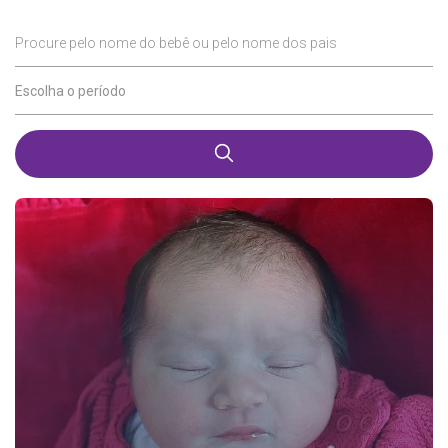
Procure pelo nome do bebê ou pelo nome dos pais
Escolha o período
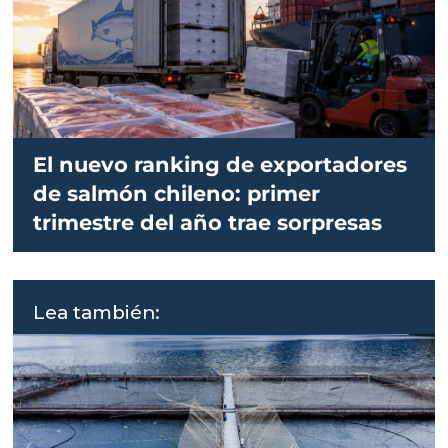
El nuevo ranking de exportadores
de salmón chileno: primer
trimestre del año trae sorpresas
Lea también:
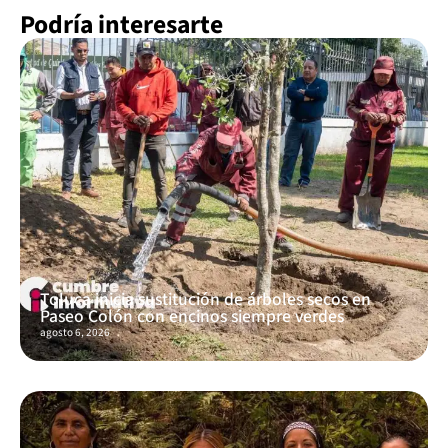
Podría interesarte
Toluca inicia sustitución de árboles secos en
Paseo Colón con encinos siempre verdes
agosto 6, 2026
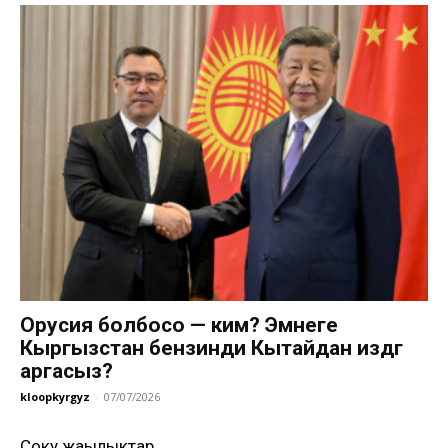
Орусия болбосо — ким? Эмнеге
Кыргызстан бензинди Кытайдан издөөгө
аргасыз?
kloopkyrgyz
-
07/07/2026
Соңку жаңылыктар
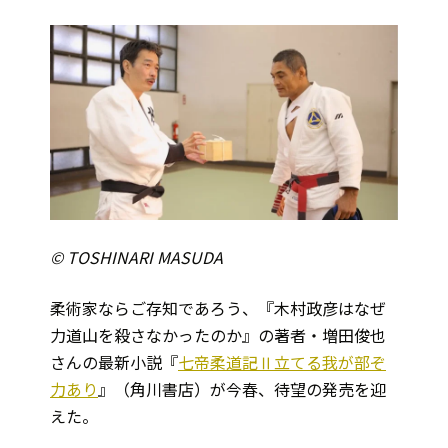
© TOSHINARI MASUDA
柔術家ならご存知であろう、『木村政彦はなぜ
力道山を殺さなかったのか』の著者・増田俊也
さんの最新小説『
七帝柔道記Ⅱ立てる我が部ぞ
力あり
』（角川書店）が今春、待望の発売を迎
えた。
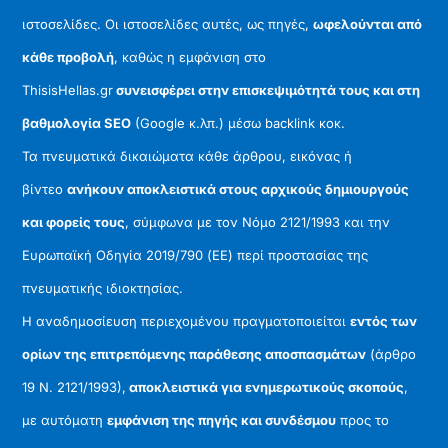
ιστοσελίδες. Οι ιστοσελίδες αυτές, ως πηγές,
ωφελούνται από
κάθε προβολή
, καθώς η εμφάνιση στο
ThisisHellas.gr
συνεισφέρει στην επισκεψιμότητά τους και στη
βαθμολογία SEO
(Google κ.λπ.) μέσω backlink κοκ.
Τα πνευματικά δικαιώματα κάθε άρθρου, εικόνας ή
βίντεο
ανήκουν αποκλειστικά στους αρχικούς δημιουργούς
και φορείς τους
, σύμφωνα με τον Νόμο 2121/1993 και την
Ευρωπαϊκή Οδηγία 2019/790 (ΕΕ) περί προστασίας της
πνευματικής ιδιοκτησίας.
Η αναδημοσίευση περιεχομένου πραγματοποιείται
εντός των
ορίων της επιτρεπόμενης παράθεσης αποσπασμάτων
(άρθρο
19 Ν. 2121/1993),
αποκλειστικά για ενημερωτικούς σκοπούς
,
με αυτόματη
εμφάνιση της πηγής και συνδέσμου
προς το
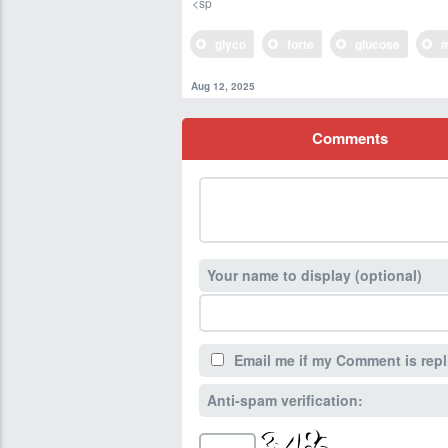
<sp
glyco
forte
glucose
Aug 12, 2025
Comments
Your name to display (optional)
Email me if my Comment is repl
Anti-spam verification:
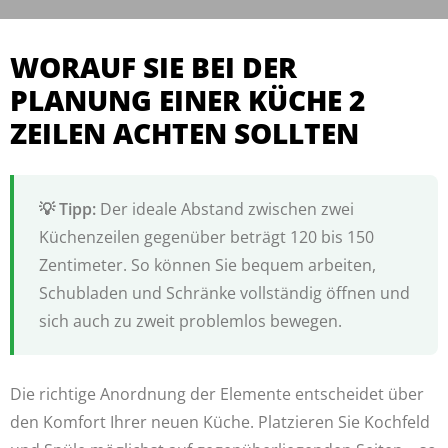
WORAUF SIE BEI DER
PLANUNG EINER KÜCHE 2
ZEILEN ACHTEN SOLLTEN
Der ideale Abstand zwischen zwei
Küchenzeilen gegenüber beträgt 120 bis 150
Zentimeter. So können Sie bequem arbeiten,
Schubladen und Schränke vollständig öffnen und
sich auch zu zweit problemlos bewegen.
Die richtige Anordnung der Elemente entscheidet über
den Komfort Ihrer neuen Küche. Platzieren Sie Kochfeld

....

Repeat each entry precisely as it appears. Leave the pictures out.

Procure pelo nome do bebê ou pelo nome dos pais
Escolha o período
El nuevo ranking de exportadores
de salmón chileno: primer
trimestre del año trae sorpresas
Lea también:
Podría interesarte
Toluca inicia sustitución de árboles secos en
Paseo Colón con encinos siempre verdes
agosto 6, 2026
Орусия болбосо — ким? Эмнеге
Кыргызстан бензинди Кытайдан издөөгө
аргасыз?
kloopkyrgyz
-
07/07/2026
Соңку жаңылыктар
© TOSHINARI MASUDA
柔術家ならご存知であろう、『木村政彦はなぜ
力道山を殺さなかったのか』の著者・増田俊也
さんの最新小説『
七帝柔道記Ⅱ立てる我が部ぞ
力あり
』（角川書店）が今春、待望の発売を迎
えた。
ιστοσελίδες. Οι ιστοσελίδες αυτές, ως πηγές,
ωφελούνται από
κάθε προβολή
, καθώς η εμφάνιση στο
ThisisHellas.gr
συνεισφέρει στην επισκεψιμότητά τους και στη
βαθμολογία SEO
(Google κ.λπ.) μέσω backlink κοκ.
Τα πνευματικά δικαιώματα κάθε άρθρου, εικόνας ή
βίντεο
ανήκουν αποκλειστικά στους αρχικούς δημιουργούς
και φορείς τους
, σύμφωνα με τον Νόμο 2121/1993 και την
Ευρωπαϊκή Οδηγία 2019/790 (ΕΕ) περί προστασίας της
πνευματικής ιδιοκτησίας.
Η αναδημοσίευση περιεχομένου πραγματοποιείται
εντός των
ορίων της επιτρεπόμενης παράθεσης αποσπασμάτων
(άρθρο
19 Ν. 2121/1993),
αποκλειστικά για ενημερωτικούς σκοπούς
,
με αυτόματη
εμφάνιση της πηγής και συνδέσμου
προς το
<sp
glyco
forte
glucose
Aug 12, 2025
Comments
Your name to display (optional)
Email me if my Comment is repl
Anti-spam verification:
WORAUF SIE BEI DER
PLANUNG EINER KÜCHE 2
ZEILEN ACHTEN SOLLTEN
Der ideale Abstand zwischen zwei
Küchenzeilen gegenüber beträgt 120 bis 150
Zentimeter. So können Sie bequem arbeiten,
Schubladen und Schränke vollständig öffnen und
sich auch zu zweit problemlos bewegen.
Die richtige Anordnung der Elemente entscheidet über
den Komfort Ihrer neuen Küche. Platzieren Sie Kochfeld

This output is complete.